Die heimliche Sehnsucht eines bahnbrechenden Neuerers
Unter dem Titel «Am Puls der Moderne» präsentiert die Kunsthalle Bremen die erste grosse Retrospektive des französischen Künstlers Emile Bernard, die auch sein kaum bekanntes Spätwerk einbezieht.
von Peter Bürger
«Hommage à Cézanne» lautet der Titel eines in der Kunsthalle Bremen aufbewahrten Entwurfs eines 1900 fertiggestellten programmatischen Bildes von Maurice Denis. Um ein Stillleben Cézannes sind im Gespräch mit Odilon Redon die jungen Maler placiert, die sich 1890 zur Gruppe der «Nabis» (der «Propheten») zusammenschlossen. Ausser Denis sieht man unter anderen Sérusier, Bonnard, Vuillard und den Galeristen Vollard. Emile Bernard fehlt auf dem Bild, obwohl er es gewesen ist, auf den der «Cloisonnisme» zurückgeht, eine Malweise, die, sich gleichermassen vom Akademismus wie vom Impressionismus absetzend, die dargestellten Gegenstände vereinfacht, mit Konturlinien einfasst und als farbige Flächen behandelt. Gauguin, der in den späten 1880er Jahren zusammen mit dem jungen Bernard in der Bretagne arbeitet, hat diesem Verfahren zum Durchbruch verholfen und wurde 1891 von dem Kunstkritiker Albert Aurier in einem einflussreichen Aufsatz als bahnbrechender Neuerer gefeiert. Die Kunstgeschichte hat diese Sicht weitgehend übernommen und durch ästhetische Werturteile noch pointiert.

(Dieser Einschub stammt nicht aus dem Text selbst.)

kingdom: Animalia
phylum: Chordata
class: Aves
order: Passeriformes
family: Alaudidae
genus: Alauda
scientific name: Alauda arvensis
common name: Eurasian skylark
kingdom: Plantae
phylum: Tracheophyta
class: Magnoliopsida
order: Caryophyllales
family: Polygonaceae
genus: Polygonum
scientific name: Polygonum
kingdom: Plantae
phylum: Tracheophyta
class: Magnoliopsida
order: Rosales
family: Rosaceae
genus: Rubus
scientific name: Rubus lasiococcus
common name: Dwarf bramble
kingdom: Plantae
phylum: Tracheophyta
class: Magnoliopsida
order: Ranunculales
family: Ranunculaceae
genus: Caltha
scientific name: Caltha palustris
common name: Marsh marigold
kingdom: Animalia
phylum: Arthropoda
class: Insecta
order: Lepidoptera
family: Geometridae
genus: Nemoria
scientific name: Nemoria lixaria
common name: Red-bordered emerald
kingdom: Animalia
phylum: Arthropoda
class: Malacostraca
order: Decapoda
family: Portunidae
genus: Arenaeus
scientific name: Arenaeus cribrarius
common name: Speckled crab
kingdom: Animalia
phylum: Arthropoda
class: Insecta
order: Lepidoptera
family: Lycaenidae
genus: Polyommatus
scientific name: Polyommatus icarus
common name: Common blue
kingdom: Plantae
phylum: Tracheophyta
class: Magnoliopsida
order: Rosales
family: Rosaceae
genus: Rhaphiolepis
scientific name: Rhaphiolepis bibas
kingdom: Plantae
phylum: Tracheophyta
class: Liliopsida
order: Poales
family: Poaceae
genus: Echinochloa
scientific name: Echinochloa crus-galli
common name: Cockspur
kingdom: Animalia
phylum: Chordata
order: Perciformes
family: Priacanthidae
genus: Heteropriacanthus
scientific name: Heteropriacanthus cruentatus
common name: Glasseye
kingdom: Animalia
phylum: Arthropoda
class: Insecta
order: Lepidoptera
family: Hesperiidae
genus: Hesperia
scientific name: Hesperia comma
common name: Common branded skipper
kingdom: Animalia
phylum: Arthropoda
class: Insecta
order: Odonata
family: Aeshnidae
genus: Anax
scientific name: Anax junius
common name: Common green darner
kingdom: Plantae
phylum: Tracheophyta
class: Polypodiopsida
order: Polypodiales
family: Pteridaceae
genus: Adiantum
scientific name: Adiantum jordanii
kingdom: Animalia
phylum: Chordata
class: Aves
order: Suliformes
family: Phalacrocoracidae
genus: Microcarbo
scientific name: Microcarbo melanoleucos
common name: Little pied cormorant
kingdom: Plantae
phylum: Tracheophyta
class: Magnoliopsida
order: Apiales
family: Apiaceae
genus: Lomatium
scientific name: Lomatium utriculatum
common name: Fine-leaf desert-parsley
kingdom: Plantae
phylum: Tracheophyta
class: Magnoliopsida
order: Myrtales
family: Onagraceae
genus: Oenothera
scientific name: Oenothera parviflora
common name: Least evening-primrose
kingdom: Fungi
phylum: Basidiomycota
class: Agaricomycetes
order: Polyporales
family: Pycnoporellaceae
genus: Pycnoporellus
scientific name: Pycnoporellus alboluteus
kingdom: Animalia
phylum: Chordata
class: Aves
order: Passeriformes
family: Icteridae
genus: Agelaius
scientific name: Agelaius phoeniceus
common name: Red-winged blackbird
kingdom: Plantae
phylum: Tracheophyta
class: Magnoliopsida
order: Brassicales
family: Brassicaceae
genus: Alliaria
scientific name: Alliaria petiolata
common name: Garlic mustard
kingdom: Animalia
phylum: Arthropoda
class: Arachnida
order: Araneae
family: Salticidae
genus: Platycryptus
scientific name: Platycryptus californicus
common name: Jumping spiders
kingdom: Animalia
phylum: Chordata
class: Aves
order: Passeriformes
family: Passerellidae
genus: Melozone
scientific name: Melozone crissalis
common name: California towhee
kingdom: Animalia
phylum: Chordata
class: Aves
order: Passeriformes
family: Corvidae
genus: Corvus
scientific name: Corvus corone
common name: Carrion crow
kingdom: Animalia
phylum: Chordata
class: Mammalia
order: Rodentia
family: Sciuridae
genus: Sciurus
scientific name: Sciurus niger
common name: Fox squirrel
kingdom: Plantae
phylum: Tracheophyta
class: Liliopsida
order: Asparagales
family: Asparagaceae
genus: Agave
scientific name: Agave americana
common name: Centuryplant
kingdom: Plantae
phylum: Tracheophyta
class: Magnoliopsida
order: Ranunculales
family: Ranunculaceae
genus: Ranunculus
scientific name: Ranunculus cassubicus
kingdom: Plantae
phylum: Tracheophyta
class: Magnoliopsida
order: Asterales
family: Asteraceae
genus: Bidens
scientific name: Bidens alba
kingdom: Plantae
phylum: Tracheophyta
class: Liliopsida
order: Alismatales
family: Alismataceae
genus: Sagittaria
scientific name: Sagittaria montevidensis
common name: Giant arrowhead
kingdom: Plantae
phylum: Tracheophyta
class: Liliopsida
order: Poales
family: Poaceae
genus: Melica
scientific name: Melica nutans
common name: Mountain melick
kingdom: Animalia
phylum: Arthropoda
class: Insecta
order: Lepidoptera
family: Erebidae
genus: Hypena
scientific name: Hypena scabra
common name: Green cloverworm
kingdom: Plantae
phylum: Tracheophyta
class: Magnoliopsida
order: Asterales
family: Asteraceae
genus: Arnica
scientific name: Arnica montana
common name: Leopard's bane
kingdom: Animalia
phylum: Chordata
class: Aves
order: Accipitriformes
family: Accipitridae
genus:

Bretonische Frauen mit Sonnenschirmen 1892
Bestens ausgestattet
In Zusammenarbeit mit dem Pariser Musée d'Orsay macht sich die Kunsthalle Bremen nun daran, den Fall Bernard neu zur Diskussion zu stellen mit einer Ausstellung, die nicht nur das Frühwerk des «Cloisonnisten» Bernard, sondern auch sein Spätwerk zeigt, das sich zunächst an mittelalterlichen Fresken, später an der Malerei der Renaissance und des Manierismus ausrichtet. Die Kunsthalle Bremen ist dafür bestens ausgestattet. Nicht nur besitzt sie mit der «Blauen Kaffeekanne» ein herausragendes Stillleben des Cloisonnisme, sondern darüber hinaus ein monumentales Album, in das Bernard ein Leben lang Skizzen und Zeichnungen eingeklebt hat. Dorothee Hansen, die Kuratorin der Ausstellung, hat die Skizzenblätter von Bernards erster Reise durch die Bretagne, 1886, aus dem Konvolut herausgelöst und gesondert zugänglich gemacht, wodurch auch die von dem Zeichner genutzten Rückseiten der Blätter zum Vorschein kommen. Allein dieser Teil der Ausstellung, der zeigt, wie der junge Künstler mit den verschiedensten Techniken experimentiert, lohnt den Besuch.
Die blaue Kaffekanne 1888
Nur zweimal provoziert die Ausstellung Vergleiche zwischen Bernard und seinen heute berühmten Malerfreunden van Gogh und Gauguin, und beide Male erweist sich das Bild Bernards als das stärkere. Mit sicherem Griff wendet der 19-jährige Künstler im «Porträt der Grossmutter» von 1887 die gemeinsam mit Anquetin entwickelte flächige Malweise für die die alte Frau umgebenden Gegenstände an, so auf die Schaffung einer Raumillusion verzichtend, den Kopf der Alten jedoch modelliert er mit markanten Hell-Dunkel-Tönen, so dass das durch ein dreieckiges Lid hervorgehobene Auge den Betrachter fest in den Blick nimmt. Van Gogh dagegen evoziert in seinem ein Jahr später entstandenen Bild «Alte Frau aus Arles» den Raum mit dem herkömmlichen Mittel der verkleinerten Wiedergabe des Bettgestells. Auch die Weise, wie Bernard die Porträtierte ins Bild setzt, ist weitaus kühner als die Placierung in der Bildmitte bei van Gogh. Dessen in Gelb-, Grün- und Blautönen gehaltenes, sehr harmonisches Bild wirkt daher im Vergleich zu demjenigen Bernards fast traditionell. Das gilt auch von dem sehr ausgewogenen Stillleben Gauguins, das malerische Reize in den dargestellten Früchten zur Wirkung bringt, wo Bernard in seinem Bild deutlich mit farblichen Verfremdungseffekten arbeitet.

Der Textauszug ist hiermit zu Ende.